Читать книгу Machine Learning Techniques and Analytics for Cloud Security - Группа авторов - Страница 60
3.3.5 Illustration
ОглавлениеThe accessible dataset persists in two states, i.e., GN and GC, where GN denotes dataset of non-cancerous and GC denotes dataset of cancerous state. The designed algorithm is examined on both lung and colon dataset. Both GN and GC are combined and grouped together as one dataset G. Then, the dataset was transposed, i.e., rows became columns and columns became rows. A target variable Y was chosen and dataset was divided into dependent (Y) and independent (X) data.
In an M iterative process, a group of five genes is selected at random from the independent (X) data. Now, these five selected gene become X, i.e., dependent data, and Y, i.e., independent data, which is the same as earlier. This X × Y matrix is then divided into training and test data in 80:20 ratios.
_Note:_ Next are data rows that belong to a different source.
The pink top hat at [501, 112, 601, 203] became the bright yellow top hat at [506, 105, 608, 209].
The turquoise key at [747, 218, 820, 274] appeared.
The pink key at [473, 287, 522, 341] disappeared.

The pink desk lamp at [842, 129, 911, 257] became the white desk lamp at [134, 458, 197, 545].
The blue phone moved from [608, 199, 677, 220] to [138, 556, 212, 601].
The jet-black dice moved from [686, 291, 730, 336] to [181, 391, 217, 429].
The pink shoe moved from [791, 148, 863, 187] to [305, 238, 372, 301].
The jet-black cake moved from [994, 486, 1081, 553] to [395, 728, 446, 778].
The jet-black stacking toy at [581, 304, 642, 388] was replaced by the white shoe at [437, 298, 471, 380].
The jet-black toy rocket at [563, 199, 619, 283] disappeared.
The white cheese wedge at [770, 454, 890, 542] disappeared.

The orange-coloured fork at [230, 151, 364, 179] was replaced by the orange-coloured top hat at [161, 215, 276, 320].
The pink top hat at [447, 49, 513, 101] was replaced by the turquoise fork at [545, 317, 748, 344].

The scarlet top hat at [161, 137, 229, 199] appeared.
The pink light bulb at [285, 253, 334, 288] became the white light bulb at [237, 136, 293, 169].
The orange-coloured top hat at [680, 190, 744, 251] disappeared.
After dividing into training and test data, the feature of the dataset is scaled down onto unit scale. Then, PCA is fitted onto training and test data of X to retain 95% of the variance. Then, LR was fitted on the training data of X and Y and predicted value is calculated using test data of X. At last, accuracy score was calculated by comparing the test data of Y and the predicted values. If the accuracy was found to be more than 85%, then those genes are considered as cancer mediating genes and stored in a new list as result set.